Thankfully, my friend and his wife were cleared and released at the end of their eleven days in controlled quarantine. Now, in Shanghai as in the rest of China, there have been no new infections due to local transmission.
“What I would say now is that quarantine today, in the age of the internet with continuous video conferencing, is very different from what it probably used to be. With the care packages, and video conferencing and continuing to work remotely, I did not feel cut off from the world. I felt isolated in the sense that I was alone, but I did not feel cut off.”
In addition to bringing relief to any afraid of what quarantine may bring, my friend’s story highlights the steps we need to take in the United States as well to prepare ourselves for the inevitable onslaught of new cases.
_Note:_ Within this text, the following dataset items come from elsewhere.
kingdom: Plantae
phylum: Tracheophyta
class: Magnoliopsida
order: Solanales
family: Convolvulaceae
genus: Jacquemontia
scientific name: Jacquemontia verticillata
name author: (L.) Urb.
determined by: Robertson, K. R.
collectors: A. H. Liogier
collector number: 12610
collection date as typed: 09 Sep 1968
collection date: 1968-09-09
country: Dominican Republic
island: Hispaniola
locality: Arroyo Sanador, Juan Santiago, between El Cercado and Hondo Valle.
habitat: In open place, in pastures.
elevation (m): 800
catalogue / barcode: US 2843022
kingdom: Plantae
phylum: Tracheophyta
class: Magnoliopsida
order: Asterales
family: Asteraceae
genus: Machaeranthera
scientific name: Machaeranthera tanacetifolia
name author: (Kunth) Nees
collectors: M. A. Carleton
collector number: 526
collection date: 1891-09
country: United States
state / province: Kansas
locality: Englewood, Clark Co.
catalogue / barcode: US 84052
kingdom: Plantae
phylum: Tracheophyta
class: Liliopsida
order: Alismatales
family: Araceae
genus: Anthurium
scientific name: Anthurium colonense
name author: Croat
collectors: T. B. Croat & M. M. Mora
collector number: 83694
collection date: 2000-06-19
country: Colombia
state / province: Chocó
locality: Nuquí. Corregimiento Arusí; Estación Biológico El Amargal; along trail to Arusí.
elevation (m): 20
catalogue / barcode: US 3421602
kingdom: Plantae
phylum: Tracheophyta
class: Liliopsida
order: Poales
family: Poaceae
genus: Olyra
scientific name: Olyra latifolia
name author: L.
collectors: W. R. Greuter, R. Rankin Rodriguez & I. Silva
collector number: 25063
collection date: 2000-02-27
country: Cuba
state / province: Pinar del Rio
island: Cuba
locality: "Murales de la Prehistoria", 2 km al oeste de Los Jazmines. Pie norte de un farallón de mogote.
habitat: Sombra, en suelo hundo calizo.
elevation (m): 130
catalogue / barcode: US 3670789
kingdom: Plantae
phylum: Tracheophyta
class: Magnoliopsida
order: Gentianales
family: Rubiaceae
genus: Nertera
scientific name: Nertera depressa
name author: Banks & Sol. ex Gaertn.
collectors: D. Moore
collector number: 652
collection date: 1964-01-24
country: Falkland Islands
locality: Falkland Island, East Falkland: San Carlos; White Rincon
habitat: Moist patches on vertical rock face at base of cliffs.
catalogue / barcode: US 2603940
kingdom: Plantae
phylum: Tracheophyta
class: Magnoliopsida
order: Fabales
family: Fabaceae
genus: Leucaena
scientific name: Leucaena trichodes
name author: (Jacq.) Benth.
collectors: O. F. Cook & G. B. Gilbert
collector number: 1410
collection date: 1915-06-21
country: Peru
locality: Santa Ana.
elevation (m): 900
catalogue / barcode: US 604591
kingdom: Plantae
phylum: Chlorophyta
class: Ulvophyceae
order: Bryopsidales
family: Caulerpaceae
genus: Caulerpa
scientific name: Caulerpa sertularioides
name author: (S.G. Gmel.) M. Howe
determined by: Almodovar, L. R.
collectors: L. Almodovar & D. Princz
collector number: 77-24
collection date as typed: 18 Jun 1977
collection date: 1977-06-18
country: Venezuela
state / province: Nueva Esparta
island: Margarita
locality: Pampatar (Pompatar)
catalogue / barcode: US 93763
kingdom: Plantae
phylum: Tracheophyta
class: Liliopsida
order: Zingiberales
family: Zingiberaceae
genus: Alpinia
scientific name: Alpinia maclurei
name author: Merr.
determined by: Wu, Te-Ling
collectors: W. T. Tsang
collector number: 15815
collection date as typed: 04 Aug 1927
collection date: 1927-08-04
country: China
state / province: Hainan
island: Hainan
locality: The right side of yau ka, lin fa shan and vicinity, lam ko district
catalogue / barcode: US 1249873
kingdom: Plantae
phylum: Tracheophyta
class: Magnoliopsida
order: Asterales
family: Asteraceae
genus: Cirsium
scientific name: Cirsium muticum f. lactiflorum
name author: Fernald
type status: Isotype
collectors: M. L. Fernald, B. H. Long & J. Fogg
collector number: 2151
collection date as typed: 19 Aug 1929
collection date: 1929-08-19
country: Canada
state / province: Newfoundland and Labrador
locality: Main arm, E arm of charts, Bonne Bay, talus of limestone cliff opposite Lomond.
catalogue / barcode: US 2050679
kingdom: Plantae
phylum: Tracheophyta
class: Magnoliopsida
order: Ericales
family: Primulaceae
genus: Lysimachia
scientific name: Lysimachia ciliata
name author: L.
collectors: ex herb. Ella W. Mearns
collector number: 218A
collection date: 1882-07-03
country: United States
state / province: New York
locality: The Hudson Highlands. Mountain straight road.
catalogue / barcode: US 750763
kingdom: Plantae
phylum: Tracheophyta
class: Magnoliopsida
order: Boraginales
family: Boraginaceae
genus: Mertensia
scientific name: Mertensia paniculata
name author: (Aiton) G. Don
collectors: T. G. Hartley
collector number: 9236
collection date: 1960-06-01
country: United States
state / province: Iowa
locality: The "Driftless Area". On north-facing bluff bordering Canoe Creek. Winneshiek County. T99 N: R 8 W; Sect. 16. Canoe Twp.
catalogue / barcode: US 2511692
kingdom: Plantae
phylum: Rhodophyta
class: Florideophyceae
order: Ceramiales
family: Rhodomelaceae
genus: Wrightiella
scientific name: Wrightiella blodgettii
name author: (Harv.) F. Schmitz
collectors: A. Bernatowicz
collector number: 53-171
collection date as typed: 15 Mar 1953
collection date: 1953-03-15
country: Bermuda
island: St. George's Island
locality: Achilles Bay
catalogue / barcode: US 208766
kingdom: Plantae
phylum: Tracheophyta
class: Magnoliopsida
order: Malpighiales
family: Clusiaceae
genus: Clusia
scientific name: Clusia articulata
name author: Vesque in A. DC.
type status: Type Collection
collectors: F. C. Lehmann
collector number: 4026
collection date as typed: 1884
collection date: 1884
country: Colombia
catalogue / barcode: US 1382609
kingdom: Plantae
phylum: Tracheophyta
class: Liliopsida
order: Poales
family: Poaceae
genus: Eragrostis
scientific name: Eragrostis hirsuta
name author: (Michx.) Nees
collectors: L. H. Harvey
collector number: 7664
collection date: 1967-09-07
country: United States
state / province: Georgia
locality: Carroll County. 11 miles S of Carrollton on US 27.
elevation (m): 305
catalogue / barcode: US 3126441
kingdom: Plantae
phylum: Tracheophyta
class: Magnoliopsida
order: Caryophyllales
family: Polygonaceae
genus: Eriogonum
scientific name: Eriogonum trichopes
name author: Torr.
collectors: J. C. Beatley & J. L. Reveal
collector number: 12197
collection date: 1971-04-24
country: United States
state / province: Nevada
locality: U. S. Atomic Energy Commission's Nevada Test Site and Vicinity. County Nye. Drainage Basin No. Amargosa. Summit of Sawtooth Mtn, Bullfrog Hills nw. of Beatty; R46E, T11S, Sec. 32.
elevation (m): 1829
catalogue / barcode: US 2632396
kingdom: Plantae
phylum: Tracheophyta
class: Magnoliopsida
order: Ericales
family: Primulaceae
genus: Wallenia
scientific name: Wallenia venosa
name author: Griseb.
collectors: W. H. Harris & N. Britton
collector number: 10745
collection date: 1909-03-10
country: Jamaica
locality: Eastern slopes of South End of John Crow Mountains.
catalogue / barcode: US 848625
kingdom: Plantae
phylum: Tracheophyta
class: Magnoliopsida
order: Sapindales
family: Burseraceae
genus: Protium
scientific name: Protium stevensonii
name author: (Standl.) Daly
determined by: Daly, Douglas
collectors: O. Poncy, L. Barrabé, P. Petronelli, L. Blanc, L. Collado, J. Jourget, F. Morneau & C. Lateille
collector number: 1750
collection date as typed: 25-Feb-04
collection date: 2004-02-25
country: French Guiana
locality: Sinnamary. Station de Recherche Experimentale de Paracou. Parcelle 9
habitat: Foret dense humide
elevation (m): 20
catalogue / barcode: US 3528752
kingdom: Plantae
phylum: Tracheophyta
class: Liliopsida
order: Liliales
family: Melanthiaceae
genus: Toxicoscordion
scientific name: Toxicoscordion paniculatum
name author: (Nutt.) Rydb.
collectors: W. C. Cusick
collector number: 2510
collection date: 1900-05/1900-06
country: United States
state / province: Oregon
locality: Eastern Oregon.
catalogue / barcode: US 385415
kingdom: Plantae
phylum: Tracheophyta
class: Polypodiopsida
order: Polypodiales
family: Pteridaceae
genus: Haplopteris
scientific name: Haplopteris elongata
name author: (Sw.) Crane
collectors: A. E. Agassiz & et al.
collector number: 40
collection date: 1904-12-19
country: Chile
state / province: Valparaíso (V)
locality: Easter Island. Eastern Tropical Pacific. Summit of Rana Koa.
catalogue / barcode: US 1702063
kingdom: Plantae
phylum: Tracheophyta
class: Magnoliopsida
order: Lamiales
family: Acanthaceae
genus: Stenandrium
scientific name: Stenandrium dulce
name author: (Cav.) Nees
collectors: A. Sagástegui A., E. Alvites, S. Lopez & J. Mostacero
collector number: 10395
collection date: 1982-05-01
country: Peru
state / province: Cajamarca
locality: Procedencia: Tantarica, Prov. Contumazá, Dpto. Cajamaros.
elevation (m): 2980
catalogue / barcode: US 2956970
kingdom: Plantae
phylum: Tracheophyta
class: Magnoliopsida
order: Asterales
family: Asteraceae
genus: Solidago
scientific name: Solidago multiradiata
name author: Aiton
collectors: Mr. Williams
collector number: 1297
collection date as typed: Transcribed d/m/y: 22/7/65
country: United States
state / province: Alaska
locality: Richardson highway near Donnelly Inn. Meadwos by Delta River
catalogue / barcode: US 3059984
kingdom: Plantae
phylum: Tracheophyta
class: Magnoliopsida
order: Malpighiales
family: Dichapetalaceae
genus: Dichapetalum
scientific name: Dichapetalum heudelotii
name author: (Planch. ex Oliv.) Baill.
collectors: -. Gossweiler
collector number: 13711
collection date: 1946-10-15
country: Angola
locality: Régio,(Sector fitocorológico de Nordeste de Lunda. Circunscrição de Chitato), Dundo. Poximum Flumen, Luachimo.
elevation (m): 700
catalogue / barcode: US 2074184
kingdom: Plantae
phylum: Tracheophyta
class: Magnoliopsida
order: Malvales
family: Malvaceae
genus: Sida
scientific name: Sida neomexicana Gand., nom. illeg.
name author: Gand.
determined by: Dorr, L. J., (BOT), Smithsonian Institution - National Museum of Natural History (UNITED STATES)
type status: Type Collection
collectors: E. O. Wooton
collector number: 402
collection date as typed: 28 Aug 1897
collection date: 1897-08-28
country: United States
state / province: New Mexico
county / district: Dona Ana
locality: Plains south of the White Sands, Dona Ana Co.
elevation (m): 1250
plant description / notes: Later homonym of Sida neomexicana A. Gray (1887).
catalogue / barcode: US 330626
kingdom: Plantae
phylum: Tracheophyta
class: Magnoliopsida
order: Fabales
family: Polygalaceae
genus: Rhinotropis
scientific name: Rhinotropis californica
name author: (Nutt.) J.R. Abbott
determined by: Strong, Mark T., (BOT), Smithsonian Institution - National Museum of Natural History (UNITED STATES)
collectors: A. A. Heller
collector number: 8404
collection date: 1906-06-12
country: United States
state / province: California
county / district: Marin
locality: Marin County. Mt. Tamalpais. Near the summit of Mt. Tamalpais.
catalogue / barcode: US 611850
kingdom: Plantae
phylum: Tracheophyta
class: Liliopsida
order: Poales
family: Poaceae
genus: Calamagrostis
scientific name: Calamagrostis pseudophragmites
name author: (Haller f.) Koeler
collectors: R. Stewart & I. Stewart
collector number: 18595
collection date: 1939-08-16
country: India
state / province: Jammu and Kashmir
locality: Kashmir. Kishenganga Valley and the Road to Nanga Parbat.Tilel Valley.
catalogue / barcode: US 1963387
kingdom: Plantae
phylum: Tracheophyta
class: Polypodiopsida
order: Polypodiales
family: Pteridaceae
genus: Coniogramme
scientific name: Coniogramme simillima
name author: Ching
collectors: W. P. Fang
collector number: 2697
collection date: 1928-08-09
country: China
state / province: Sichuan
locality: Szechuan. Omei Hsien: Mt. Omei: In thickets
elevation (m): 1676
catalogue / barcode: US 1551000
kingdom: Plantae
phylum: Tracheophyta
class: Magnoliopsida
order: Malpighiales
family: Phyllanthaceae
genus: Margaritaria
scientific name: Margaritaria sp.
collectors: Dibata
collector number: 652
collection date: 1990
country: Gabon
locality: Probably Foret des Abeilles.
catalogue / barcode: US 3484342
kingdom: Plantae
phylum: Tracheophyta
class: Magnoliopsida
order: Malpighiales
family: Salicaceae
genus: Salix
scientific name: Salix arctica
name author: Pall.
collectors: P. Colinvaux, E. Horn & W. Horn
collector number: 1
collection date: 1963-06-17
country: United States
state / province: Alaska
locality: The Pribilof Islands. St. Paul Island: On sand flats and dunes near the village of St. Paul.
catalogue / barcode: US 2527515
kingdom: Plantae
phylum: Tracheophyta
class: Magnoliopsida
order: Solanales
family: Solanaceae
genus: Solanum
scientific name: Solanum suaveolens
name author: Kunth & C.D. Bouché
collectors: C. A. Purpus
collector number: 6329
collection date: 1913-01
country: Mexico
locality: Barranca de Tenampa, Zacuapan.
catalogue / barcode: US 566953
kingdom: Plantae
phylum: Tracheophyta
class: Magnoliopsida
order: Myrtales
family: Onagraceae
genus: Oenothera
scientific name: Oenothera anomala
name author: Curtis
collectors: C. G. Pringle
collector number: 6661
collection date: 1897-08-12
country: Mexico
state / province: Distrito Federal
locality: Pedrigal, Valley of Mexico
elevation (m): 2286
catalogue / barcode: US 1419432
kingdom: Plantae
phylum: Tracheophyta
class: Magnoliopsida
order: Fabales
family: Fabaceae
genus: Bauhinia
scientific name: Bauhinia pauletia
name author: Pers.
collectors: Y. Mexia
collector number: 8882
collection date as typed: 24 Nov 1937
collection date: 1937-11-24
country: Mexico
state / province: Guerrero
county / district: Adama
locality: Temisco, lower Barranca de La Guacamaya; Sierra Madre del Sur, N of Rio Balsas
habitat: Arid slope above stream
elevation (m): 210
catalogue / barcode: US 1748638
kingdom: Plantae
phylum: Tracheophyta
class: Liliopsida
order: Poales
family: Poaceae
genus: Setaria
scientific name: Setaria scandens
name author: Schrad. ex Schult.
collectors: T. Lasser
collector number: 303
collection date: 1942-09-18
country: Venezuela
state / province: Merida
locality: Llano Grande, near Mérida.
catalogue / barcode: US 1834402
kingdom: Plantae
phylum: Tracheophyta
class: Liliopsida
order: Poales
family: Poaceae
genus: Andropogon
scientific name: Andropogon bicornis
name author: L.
We need to be ready to test those who we suspect are infected, trace all those they came in contact with, and have a plan in place not just for medical care but also for selective isolation and quarantine. This is the only way to slow the spread of this disease and buy ourselves time for a medical solution.
This story illustrates one other important aspect of our response, which we dare not lose sight of: maintaining a sense of dignity and humanity in how we care for each other. Even as he sat alone in his room, there were moments of kindness and compassion throughout my friend’s experience that he will not soon forget. He told me one story, from his third day of quarantine, when he received an unexpected package of kiwi fruit, coffee, and tea from the Shanghai Municipal Foreign Affairs Office. The package came with a note in poorly translated English that read, “My dear friend, the inconvenience for the time being, it is for the health of you, of me, and of everybody. So thank you for everything. Quarantine against virus is no isolation of warm hearts. We are right here with you.”